以下のすべてのエントリの各行を、空行を除いて番号付きリストに整えてください。

[データセットからの抜粋]
-*-

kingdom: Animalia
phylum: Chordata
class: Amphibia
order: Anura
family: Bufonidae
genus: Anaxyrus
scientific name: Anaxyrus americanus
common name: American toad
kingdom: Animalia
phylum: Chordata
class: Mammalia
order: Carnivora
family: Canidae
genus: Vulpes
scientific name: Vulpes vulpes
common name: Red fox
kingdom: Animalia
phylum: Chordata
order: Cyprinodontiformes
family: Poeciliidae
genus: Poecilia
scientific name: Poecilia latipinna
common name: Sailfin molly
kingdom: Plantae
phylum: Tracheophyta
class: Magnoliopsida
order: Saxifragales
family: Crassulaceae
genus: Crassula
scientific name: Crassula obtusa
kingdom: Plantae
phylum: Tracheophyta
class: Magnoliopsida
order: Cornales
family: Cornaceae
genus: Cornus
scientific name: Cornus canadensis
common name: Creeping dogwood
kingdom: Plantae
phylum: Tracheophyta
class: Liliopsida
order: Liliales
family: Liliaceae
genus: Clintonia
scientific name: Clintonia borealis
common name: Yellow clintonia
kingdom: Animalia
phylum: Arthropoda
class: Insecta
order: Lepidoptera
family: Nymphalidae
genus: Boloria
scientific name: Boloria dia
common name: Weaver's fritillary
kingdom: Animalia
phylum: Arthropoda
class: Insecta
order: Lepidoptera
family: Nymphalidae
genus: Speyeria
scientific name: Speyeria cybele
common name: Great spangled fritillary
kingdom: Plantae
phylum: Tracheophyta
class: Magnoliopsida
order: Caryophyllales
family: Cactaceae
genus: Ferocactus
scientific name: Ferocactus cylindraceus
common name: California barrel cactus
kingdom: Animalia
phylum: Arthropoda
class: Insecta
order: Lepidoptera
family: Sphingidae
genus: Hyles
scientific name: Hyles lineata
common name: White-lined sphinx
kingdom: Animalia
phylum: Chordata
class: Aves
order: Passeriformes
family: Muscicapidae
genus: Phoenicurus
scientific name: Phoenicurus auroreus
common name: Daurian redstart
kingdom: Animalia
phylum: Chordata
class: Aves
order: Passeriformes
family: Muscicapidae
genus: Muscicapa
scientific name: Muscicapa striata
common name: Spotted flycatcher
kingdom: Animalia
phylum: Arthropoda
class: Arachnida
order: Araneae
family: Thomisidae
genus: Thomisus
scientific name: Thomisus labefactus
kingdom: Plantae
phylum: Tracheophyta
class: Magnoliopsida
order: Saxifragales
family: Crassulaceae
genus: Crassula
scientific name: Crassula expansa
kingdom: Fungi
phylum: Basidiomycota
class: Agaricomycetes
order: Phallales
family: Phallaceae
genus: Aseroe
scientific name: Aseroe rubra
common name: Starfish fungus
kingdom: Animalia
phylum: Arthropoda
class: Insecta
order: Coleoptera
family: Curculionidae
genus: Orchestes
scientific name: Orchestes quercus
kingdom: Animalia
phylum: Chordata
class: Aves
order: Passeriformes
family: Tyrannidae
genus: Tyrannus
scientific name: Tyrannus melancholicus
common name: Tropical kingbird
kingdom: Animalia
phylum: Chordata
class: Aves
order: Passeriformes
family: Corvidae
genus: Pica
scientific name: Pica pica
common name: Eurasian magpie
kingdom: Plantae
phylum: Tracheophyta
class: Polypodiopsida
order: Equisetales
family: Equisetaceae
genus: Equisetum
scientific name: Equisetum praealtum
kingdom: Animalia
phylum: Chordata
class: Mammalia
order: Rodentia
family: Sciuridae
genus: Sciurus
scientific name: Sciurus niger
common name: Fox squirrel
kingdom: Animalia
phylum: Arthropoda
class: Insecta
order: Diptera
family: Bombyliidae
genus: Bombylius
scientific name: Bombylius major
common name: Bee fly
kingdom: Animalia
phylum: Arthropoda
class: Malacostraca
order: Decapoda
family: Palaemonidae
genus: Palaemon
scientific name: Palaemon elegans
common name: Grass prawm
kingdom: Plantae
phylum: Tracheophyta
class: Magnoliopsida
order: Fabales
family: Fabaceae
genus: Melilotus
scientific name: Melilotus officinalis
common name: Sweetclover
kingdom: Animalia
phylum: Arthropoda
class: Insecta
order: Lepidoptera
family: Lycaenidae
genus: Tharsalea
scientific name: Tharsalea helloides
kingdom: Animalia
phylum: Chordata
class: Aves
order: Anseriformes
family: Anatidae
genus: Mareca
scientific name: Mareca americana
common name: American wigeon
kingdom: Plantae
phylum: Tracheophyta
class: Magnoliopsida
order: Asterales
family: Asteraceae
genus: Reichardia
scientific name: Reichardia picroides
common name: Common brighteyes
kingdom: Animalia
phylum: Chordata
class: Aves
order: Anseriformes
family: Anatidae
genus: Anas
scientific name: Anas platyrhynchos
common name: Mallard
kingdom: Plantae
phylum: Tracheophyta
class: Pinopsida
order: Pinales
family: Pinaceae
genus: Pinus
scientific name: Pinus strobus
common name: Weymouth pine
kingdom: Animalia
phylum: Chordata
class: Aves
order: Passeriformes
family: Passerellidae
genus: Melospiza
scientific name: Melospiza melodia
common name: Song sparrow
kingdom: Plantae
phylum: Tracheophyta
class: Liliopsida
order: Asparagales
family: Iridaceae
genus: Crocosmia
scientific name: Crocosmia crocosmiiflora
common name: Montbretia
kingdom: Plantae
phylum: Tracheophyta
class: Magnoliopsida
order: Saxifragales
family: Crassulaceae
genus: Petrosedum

-*-

• **回答**
1. kingdom: Animalia
2. phylum: Chordata
3. class: Amphibia
4. order: Anura
5. family: Bufonidae
6. genus: Anaxyrus
7. scientific name: Anaxyrus americanus
8. common name: American toad
9. kingdom: Animalia
10. phylum: Chordata
11. class: Mammalia
12. order: Carnivora
13. family: Canidae
14. genus: Vulpes
15. scientific name: Vulpes vulpes
16. common name: Red fox
17. kingdom: Animalia
18. phylum: Chordata
19. order: Cyprinodontiformes
20. family: Poeciliidae
21. genus: Poecilia
22. scientific name: Poecilia latipinna
23. common name: Sailfin molly
24. kingdom: Plantae
25. phylum: Tracheophyta
26. class: Magnoliopsida
27. order: Saxifragales
28. family: Crassulaceae
29. genus: Crassula
30. scientific name: Crassula obtusa
31. kingdom: Plantae
32. phylum: Tracheophyta
33. class: Magnoliopsida
34. order: Cornales
35. family: Cornaceae
36. genus: Cornus
37. scientific name: Cornus canadensis
38. common name: Creeping dogwood
39. kingdom: Plantae
40. phylum: Tracheophyta
41. class: Liliopsida
42. order: Liliales
43. family: Liliaceae
44. genus: Clintonia
45. scientific name: Clintonia borealis
46. common name: Yellow clintonia
47. kingdom: Animalia
48. phylum: Arthropoda
49. class: Insecta
50. order: Lepidoptera
51. family: Nymphalidae
52. genus: Boloria
53. scientific name: Boloria dia
54. common name: Weaver's fritillary
55. kingdom: Animalia
56. phylum: Arthropoda
57. class: Insecta
58. order: Lepidoptera
59. family: Nymphalidae
60. genus: Speyeria
61. scientific name: Speyeria cybele
62. common name: Great spangled fritillary
63. kingdom: Plantae
64. phylum: Tracheophyta
65. class: Magnoliopsida
66. order: Caryophyllales
67. family: Cactaceae
68. genus: Ferocactus
69. scientific name: Ferocactus cylindraceus
70. common name: California barrel cactus
71. kingdom: Animalia
72. phylum: Arthropoda
73. class: Insecta
74. order: Lepidoptera
75. family: Sphingidae
76. genus: Hyles
77. scientific name: Hyles lineata
78. common name: White-lined sphinx
79. kingdom: Animalia
80. phylum: Chordata
81. class: Aves
82. order: Passeriformes
83. family: Muscicapidae
84. genus: Phoenicurus
85. scientific name: Phoenicurus auroreus
86. common name: Daurian redstart
87. kingdom: Animalia
88. phylum: Chordata
89. class: Aves
90. order: Passeriformes
91. family: Muscicapidae
92. genus: Muscicapa
93. scientific name: Muscicapa striata
94. common name: Spotted flycatcher
95. kingdom: Animalia
96. phylum: Arthropoda
97. class: Arachnida
98. order: Araneae
99. family: Thomisidae
100. genus: Thomisus
101. scientific name: Thomisus labefactus
102. kingdom: Plantae
103. phylum: Tracheophyta
104. class: Magnoliopsida
105. order: Saxifragales
106. family: Crassulaceae
107. genus: Crassula
108. scientific name: Crassula expansa
109. kingdom: Fungi
110. phylum: Basidiomycota
111. class: Agaricomycetes
112. order: Phallales
113. family: Phallaceae
114. genus: Aseroe
115. scientific name: Aseroe rubra
116. common name: Starfish fungus
117. kingdom: Animalia
118. phylum: Arthropoda
119. class: Insecta
120. order: Coleoptera
121. family: Curculionidae
122. genus: Orchestes
123. scientific name: Orchestes quercus
124. kingdom: Animalia
125. phylum: Chordata
126. class: Aves
127. order: Passeriformes
128. family: Tyrannidae
129. genus: Tyrannus
130. scientific name: Tyrannus melancholicus
131. common name: Tropical kingbird
132. kingdom: Animalia
133. phylum: Chordata
134. class: Aves
135. order: Passeriformes
136. family: Corvidae
137. genus: Pica
138. scientific name: Pica pica
139. common name: Eurasian magpie
140. kingdom: Plantae
141. phylum: Tracheophyta
142. class: Polypodiopsida
143. order: Equisetales
144. family: Equisetaceae
145. genus: Equisetum
146. scientific name: Equisetum praealtum
147. kingdom: Animalia
148. phylum: Chordata
149. class: Mammalia
150. order: Rodentia
151. family: Sciuridae
152. genus: Sciurus
153. scientific name: Sciurus niger
154. common name: Fox squirrel
155. kingdom: Animalia
156. phylum: Arthropoda
157. class: Insecta
158. order: Diptera
159. family: Bombyliidae
160. genus: Bombylius
161. scientific name: Bombylius major
162. common name: Bee fly
163. kingdom: Animalia
164. phylum: Arthropoda
165. class: Malacostraca
166. order: Decapoda
167. family: Palaemonidae
168. genus: Palaemon
169. scientific name: Palaemon elegans
170. common name: Grass prawm
171. kingdom: Plantae
172. phylum: Tracheophyta
173. class: Magnoliopsida
174. order: Fabales
175. family: Fabaceae
176. genus: Melilotus
177. scientific name: Melilotus officinalis
178. common name: Sweetclover
179. kingdom: Animalia
180. phylum: Arthropoda
181. class: Insecta
182. order: Lepidoptera
183. family: Lycaenidae
184. genus: Tharsalea
185. scientific name: Tharsalea helloides
186. kingdom: Animalia
187. phylum: Chordata
188. class: Aves
189. order: Anseriformes
190. family: Anatidae
191. genus: Mareca
192. scientific name: Mareca americana
193. common name: American wigeon
194. kingdom: Plantae
195. phylum: Tracheophyta
196. class: Magnoliopsida
197. order: Asterales
198. family: Asteraceae
199. genus: Reichardia
200. scientific name: Reichardia picroides
201. common name: Common brighteyes
202. kingdom: Animalia
203. phylum: Chordata
204. class: Aves
205. order: Anseriformes
206. family: Anatidae
207. genus: Anas
208. scientific name: Anas platyrhynchos
209. common name: Mallard
210. kingdom: Plantae
211. phylum: Tracheophyta
212. class: Pinopsida
213. order: Pinales
214. family: Pinaceae
215. genus: Pinus
216. scientific name: Pinus strobus
217. common name: Weymouth pine
218. kingdom: Animalia
219. phylum: Chordata
220. class: Aves
221. order: Passeriformes
222. family: Passerellidae
223. genus: Melospiza
224. scientific name: Melospiza melodia
225. common name: Song sparrow
226. kingdom: Plantae
227. phylum: Tracheophyta
228. class: Liliopsida
229. order: Asparagales
230. family: Iridaceae
231. genus: Crocosmia
232. scientific name: Crocosmia crocosmiiflora
233. common name: Montbretia
234. kingdom: Plantae
235. phylum: Tracheophyta
236. class: Magnoliopsida
237. order: Saxifragales
238. family: Crassulaceae
239. genus: Petrosedum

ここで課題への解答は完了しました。